Since the guests explained to us that their position is that the Jewish religion must march with the times and be more liberal—for example repeal laws on intermarriage and recognize marriages in which the wife is not Jewish and has not converted—and in other words, get rid of laws which are from a bygone era and which have no place in the world in which we live, I asked for permission to speak.
I told the guests that these were the exact same arguments as those put forth by Paul the Apostle, commonly known as Saint Paul and also known by his Jewish name Saul of Tarsus.
He was one of the central figures in the establishment and spreading of Christianity, who many see to this day as the true founder, and I added: “He too, only wanted to simplify the Jewish religion and adapt in to the spirit of the times.”
There is no need to explain today what the disciples and followers of Saul of Tarsus brought about for Judaism. Expulsion, pogroms, demographic destruction, humiliation and oppression and the murder of millions of Jews has followed since the exile after the destruction of the Second Temple until the Holocaust. Anti-Semitism and hate crimes have never to this very day.
I do not observe all 613 commandments, only a small number of them, such as kashrut (dietary laws) and fast days, but I absolutely object to the religious reforms which are demanded by many Jews who live in the US and in other countries. Obviously, I also categorically reject smaller circles of zealots who do not recognize the State of Israel, in which some of them even live. But these extremists do not represent the Jewish religion and certainly not its foundations.
In a poll that was conducted recently by the American Jewish Committee, a deep rift was exposed between Jews living in the US and in Israel. Only 12 percent of the American Jews polled described the relationship between US Jewry and Israel’s Jews as “family” and around one third stated that they felt no felt no closeness with Jews in Israel.
I would add to this poll a few questions that did not appear in it.
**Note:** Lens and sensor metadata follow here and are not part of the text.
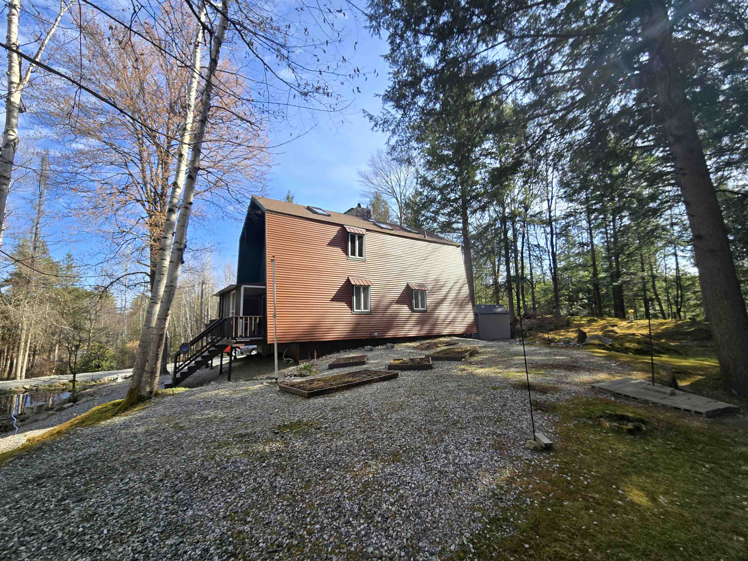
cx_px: 374
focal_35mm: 13
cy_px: 280
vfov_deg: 89.9
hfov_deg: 106.2
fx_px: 281
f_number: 2.2
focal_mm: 2.2
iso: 50
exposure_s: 1/744
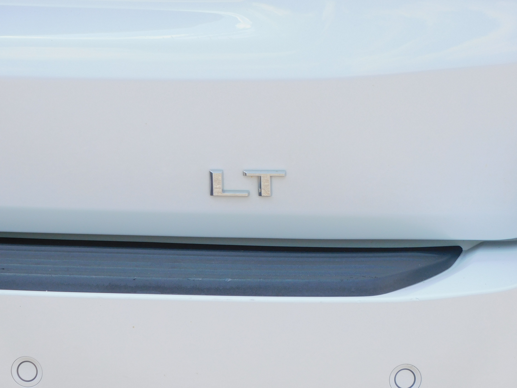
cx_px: 258
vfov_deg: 4.5
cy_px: 194
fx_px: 4929
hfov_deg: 6.0
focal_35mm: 330
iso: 125
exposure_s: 1/200
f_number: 5.5
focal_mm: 59.1
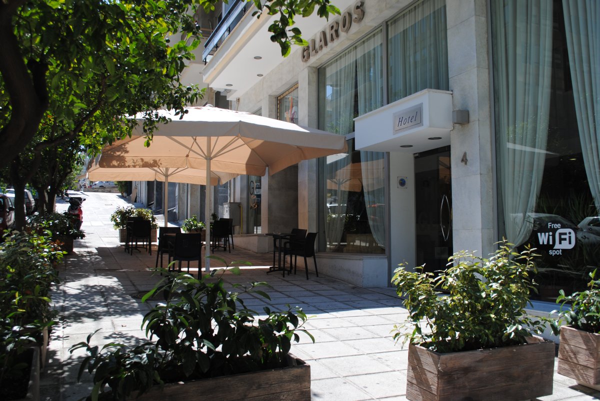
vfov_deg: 40.1
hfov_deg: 57.2
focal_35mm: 33
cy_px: 200
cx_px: 300
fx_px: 551
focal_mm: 22
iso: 100
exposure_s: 1/250
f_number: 8
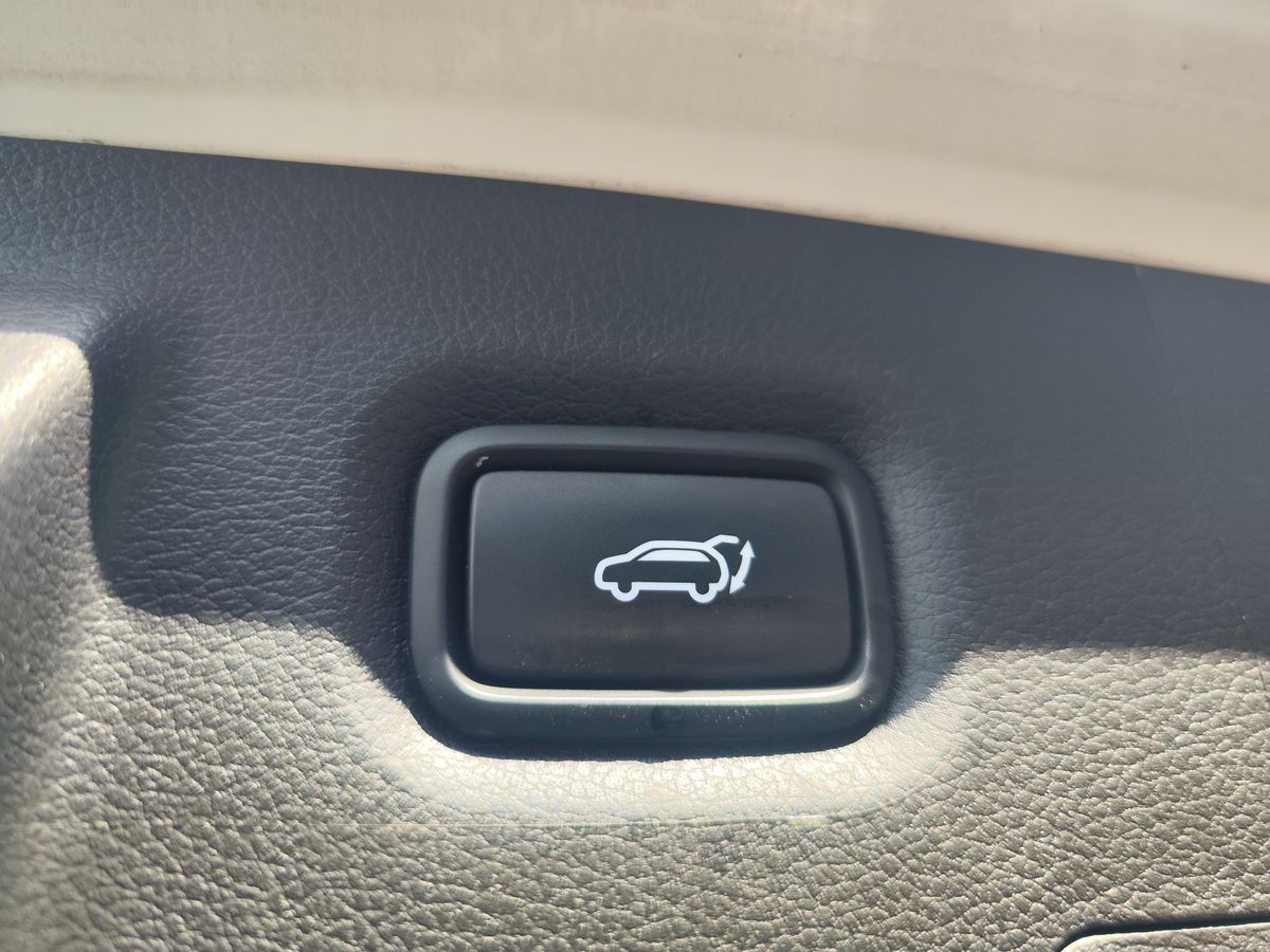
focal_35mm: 23
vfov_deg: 58.9
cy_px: 476
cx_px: 635
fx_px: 844
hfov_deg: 73.9
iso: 200
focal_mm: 7.01
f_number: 1.69
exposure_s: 1/575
For example, how many of the American Jews had visited Israel? According to various surveys, fewer than 20 percent have done so. In other words, the majority of them have not even bothered to visit the state of the Jewish people, in which more than 6.5 million of them live today. And how many Reform Jews made Aliyah to Israel? It is better not to mention the numbers.
A vast majority, 90 percent of American Jews who immigrated to Israel—and they are welcome—are Orthodox Zionists who wish to live with their brethren without being required to “fix” their religion.
So what is all the noise about surrounding the joint prayer services at the Western Wall, or surrounding the recognition of converts or other Reform and Conservative marriages? I do not know of any Jew who died as a result of separate prayer services or marriages that took place in the Rabbinate. In my opinion and that of the majority of Israelis—the majority of whom do not observe the commandments at all—this is a tradition of thousands of years, and what is wrong with preserving our ancient tradition?